*TEXTO PRESENTADO*

Cultura

Cuando los libros se queman, algo nuestro se quema

La quema de libros más conocida es la ocurrida en la Bebelplatz de Berlín el 10 de mayo de 1933.

Hubo un tiempo en el que se trató de concienciar a los españoles sobre las consecuencias de sus comportamientos con este eslogan: "Cuando un monte se quema, algo suyo se quema". La maledicencia popular, siempre al quite, añadió una coletilla: "algo tuyo se quema, señor conde", a modo de estrambote sociopolítico. Pero, la idea caló… la prueba es que aún recordamos el consejo del conejo Fidel.

Tanto, que regresó a mi cabeza cuando, hace unos días, leí la noticia: "Un sacerdote polaco quema libros de Harry Potter y después se disculpa". Lo hizo en domingo, en público y tras la misa: organizó una pira con libros de Harry Potter y de la saga Crepúsculo, más otros objetos, "mágicos". Luego, es verdad, se disculpó: "El hecho de quemar libros y otros objetos fue desafortunado", no pretendía (aseguró) "burlarse de ningún grupo social o religión", ni actuar "contra los libros como tal o contra la cultura".

*LISTADO DE DATOS*

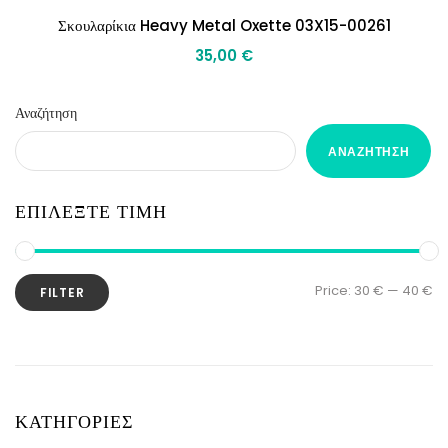
Σκουλαρίκια Heavy Metal Oxette 03X15-00261
35,00
€
Αναζήτηση
ΑΝΑΖΉΤΗΣΗ
ΕΠΙΛΕΞΤΕ ΤΙΜΗ
Price:
30 €
—
40 €
FILTER
ΚΑΤΗΓΟΡΙΕΣ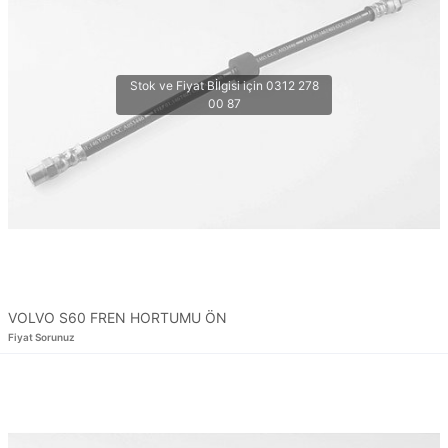
VOLVO S60 FREN HORTUMU ÖN
Fiyat Sorunuz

*EJERCICIOS*
1 – Responde según el texto sobre la quema de libros:
(a) ¿Dónde y en qué fecha tuvo lugar la quema de libros más conocida?
(b) ¿Qué coletilla añadió la maledicencia popular al eslogan sobre los montes?
(c) ¿Libros de qué sagas quemó el sacerdote polaco?
2 – Devuelve, copiado sin cambios, el tramo del texto sobre la quema de libros que va desde "Cuando los libros" hasta "del conejo Fidel.".

*RESPUESTAS*
1 –
(a) En la Bebelplatz de Berlín, el 10 de mayo de 1933.
(b) "algo tuyo se quema, señor conde".
(c) De Harry Potter y de Crepúsculo.

2 –
Cuando los libros se queman, algo nuestro se quema

La quema de libros más conocida es la ocurrida en la Bebelplatz de Berlín el 10 de mayo de 1933.

Hubo un tiempo en el que se trató de concienciar a los españoles sobre las consecuencias de sus comportamientos con este eslogan: "Cuando un monte se quema, algo suyo se quema". La maledicencia popular, siempre al quite, añadió una coletilla: "algo tuyo se quema, señor conde", a modo de estrambote sociopolítico. Pero, la idea caló… la prueba es que aún recordamos el consejo del conejo Fidel.